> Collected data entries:
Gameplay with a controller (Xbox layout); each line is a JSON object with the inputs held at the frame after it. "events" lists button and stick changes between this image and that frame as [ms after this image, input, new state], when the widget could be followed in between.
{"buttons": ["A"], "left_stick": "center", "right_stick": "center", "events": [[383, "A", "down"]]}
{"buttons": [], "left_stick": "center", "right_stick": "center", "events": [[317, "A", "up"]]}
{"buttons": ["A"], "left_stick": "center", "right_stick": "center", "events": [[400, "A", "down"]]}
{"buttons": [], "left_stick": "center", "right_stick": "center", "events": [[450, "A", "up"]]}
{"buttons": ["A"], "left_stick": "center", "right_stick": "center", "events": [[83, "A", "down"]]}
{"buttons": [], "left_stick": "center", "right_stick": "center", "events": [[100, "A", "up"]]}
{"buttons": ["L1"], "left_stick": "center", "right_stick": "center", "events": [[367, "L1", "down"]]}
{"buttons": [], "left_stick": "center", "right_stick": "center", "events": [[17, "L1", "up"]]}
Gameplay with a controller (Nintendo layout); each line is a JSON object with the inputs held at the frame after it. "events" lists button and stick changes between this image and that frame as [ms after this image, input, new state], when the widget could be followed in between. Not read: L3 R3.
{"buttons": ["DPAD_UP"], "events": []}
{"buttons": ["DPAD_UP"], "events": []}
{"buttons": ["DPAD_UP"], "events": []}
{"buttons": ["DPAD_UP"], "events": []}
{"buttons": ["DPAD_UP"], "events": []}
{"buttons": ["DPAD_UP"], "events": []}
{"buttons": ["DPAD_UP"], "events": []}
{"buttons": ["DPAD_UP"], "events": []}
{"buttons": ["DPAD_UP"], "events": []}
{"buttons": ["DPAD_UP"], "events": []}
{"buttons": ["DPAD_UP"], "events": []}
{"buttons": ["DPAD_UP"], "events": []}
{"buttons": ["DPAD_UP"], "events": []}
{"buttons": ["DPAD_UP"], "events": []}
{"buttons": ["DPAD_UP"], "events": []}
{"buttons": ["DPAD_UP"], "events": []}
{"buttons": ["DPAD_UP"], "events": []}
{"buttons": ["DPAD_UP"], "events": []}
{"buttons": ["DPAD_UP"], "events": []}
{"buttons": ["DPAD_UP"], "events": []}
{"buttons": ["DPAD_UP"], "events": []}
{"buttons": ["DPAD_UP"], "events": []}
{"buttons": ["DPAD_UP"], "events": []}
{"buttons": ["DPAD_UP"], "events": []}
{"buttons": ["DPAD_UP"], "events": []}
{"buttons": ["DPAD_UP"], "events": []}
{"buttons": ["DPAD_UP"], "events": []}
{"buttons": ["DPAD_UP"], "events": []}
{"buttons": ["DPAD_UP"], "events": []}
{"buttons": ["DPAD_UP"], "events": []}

> Work to be completed: An exact copy of every line above is what this asks for.

> Result of the task:
Gameplay with a controller (Xbox layout); each line is a JSON object with the inputs held at the frame after it. "events" lists button and stick changes between this image and that frame as [ms after this image, input, new state], when the widget could be followed in between.
{"buttons": ["A"], "left_stick": "center", "right_stick": "center", "events": [[383, "A", "down"]]}
{"buttons": [], "left_stick": "center", "right_stick": "center", "events": [[317, "A", "up"]]}
{"buttons": ["A"], "left_stick": "center", "right_stick": "center", "events": [[400, "A", "down"]]}
{"buttons": [], "left_stick": "center", "right_stick": "center", "events": [[450, "A", "up"]]}
{"buttons": ["A"], "left_stick": "center", "right_stick": "center", "events": [[83, "A", "down"]]}
{"buttons": [], "left_stick": "center", "right_stick": "center", "events": [[100, "A", "up"]]}
{"buttons": ["L1"], "left_stick": "center", "right_stick": "center", "events": [[367, "L1", "down"]]}
{"buttons": [], "left_stick": "center", "right_stick": "center", "events": [[17, "L1", "up"]]}
Gameplay with a controller (Nintendo layout); each line is a JSON object with the inputs held at the frame after it. "events" lists button and stick changes between this image and that frame as [ms after this image, input, new state], when the widget could be followed in between. Not read: L3 R3.
{"buttons": ["DPAD_UP"], "events": []}
{"buttons": ["DPAD_UP"], "events": []}
{"buttons": ["DPAD_UP"], "events": []}
{"buttons": ["DPAD_UP"], "events": []}
{"buttons": ["DPAD_UP"], "events": []}
{"buttons": ["DPAD_UP"], "events": []}
{"buttons": ["DPAD_UP"], "events": []}
{"buttons": ["DPAD_UP"], "events": []}
{"buttons": ["DPAD_UP"], "events": []}
{"buttons": ["DPAD_UP"], "events": []}
{"buttons": ["DPAD_UP"], "events": []}
{"buttons": ["DPAD_UP"], "events": []}
{"buttons": ["DPAD_UP"], "events": []}
{"buttons": ["DPAD_UP"], "events": []}
{"buttons": ["DPAD_UP"], "events": []}
{"buttons": ["DPAD_UP"], "events": []}
{"buttons": ["DPAD_UP"], "events": []}
{"buttons": ["DPAD_UP"], "events": []}
{"buttons": ["DPAD_UP"], "events": []}
{"buttons": ["DPAD_UP"], "events": []}
{"buttons": ["DPAD_UP"], "events": []}
{"buttons": ["DPAD_UP"], "events": []}
{"buttons": ["DPAD_UP"], "events": []}
{"buttons": ["DPAD_UP"], "events": []}
{"buttons": ["DPAD_UP"], "events": []}
{"buttons": ["DPAD_UP"], "events": []}
{"buttons": ["DPAD_UP"], "events": []}
{"buttons": ["DPAD_UP"], "events": []}
{"buttons": ["DPAD_UP"], "events": []}
{"buttons": ["DPAD_UP"], "events": []}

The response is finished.